### WHAT YOU WILL DO
Please write out every entry below, word for word.

:: INFORMATION PROVIDED ::

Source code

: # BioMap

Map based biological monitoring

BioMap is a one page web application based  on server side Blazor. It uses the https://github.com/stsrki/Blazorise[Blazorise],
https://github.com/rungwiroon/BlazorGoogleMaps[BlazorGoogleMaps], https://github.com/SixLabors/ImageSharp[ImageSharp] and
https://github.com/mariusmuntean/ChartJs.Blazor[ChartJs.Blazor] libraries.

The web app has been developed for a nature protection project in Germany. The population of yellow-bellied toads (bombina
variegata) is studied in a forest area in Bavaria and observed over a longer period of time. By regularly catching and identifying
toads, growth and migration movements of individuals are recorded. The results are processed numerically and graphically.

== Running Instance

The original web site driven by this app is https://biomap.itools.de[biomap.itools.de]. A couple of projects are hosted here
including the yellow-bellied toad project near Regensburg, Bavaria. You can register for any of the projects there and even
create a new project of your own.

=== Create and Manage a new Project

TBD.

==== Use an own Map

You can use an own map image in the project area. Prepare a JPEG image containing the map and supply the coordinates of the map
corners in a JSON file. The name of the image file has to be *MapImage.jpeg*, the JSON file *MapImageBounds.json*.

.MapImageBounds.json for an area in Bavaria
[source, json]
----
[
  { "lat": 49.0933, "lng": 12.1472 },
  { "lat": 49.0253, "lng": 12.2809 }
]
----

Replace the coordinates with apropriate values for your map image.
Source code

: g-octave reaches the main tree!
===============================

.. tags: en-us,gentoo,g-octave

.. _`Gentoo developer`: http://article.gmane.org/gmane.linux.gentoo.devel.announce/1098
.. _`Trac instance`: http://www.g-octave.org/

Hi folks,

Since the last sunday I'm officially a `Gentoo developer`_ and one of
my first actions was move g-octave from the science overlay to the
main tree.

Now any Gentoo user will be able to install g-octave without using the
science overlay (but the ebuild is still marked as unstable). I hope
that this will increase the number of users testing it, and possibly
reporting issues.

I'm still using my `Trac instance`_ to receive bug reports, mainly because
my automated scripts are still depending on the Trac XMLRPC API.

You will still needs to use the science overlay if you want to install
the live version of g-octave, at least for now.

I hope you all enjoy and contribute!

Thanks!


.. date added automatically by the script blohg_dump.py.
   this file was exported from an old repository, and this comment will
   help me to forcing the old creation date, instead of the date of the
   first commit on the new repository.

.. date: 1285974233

:::

### EXPECTED ANSWER
Source code

: # BioMap

Map based biological monitoring

BioMap is a one page web application based  on server side Blazor. It uses the https://github.com/stsrki/Blazorise[Blazorise],
https://github.com/rungwiroon/BlazorGoogleMaps[BlazorGoogleMaps], https://github.com/SixLabors/ImageSharp[ImageSharp] and
https://github.com/mariusmuntean/ChartJs.Blazor[ChartJs.Blazor] libraries.

The web app has been developed for a nature protection project in Germany. The population of yellow-bellied toads (bombina
variegata) is studied in a forest area in Bavaria and observed over a longer period of time. By regularly catching and identifying
toads, growth and migration movements of individuals are recorded. The results are processed numerically and graphically.

== Running Instance

The original web site driven by this app is https://biomap.itools.de[biomap.itools.de]. A couple of projects are hosted here
including the yellow-bellied toad project near Regensburg, Bavaria. You can register for any of the projects there and even
create a new project of your own.

=== Create and Manage a new Project

TBD.

==== Use an own Map

You can use an own map image in the project area. Prepare a JPEG image containing the map and supply the coordinates of the map
corners in a JSON file. The name of the image file has to be *MapImage.jpeg*, the JSON file *MapImageBounds.json*.

.MapImageBounds.json for an area in Bavaria
[source, json]
----
[
  { "lat": 49.0933, "lng": 12.1472 },
  { "lat": 49.0253, "lng": 12.2809 }
]
----

Replace the coordinates with apropriate values for your map image.
Source code

: g-octave reaches the main tree!
===============================

.. tags: en-us,gentoo,g-octave

.. _`Gentoo developer`: http://article.gmane.org/gmane.linux.gentoo.devel.announce/1098
.. _`Trac instance`: http://www.g-octave.org/

Hi folks,

Since the last sunday I'm officially a `Gentoo developer`_ and one of
my first actions was move g-octave from the science overlay to the
main tree.

Now any Gentoo user will be able to install g-octave without using the
science overlay (but the ebuild is still marked as unstable). I hope
that this will increase the number of users testing it, and possibly
reporting issues.

I'm still using my `Trac instance`_ to receive bug reports, mainly because
my automated scripts are still depending on the Trac XMLRPC API.

You will still needs to use the science overlay if you want to install
the live version of g-octave, at least for now.

I hope you all enjoy and contribute!

Thanks!


.. date added automatically by the script blohg_dump.py.
   this file was exported from an old repository, and this comment will
   help me to forcing the old creation date, instead of the date of the
   first commit on the new repository.

.. date: 1285974233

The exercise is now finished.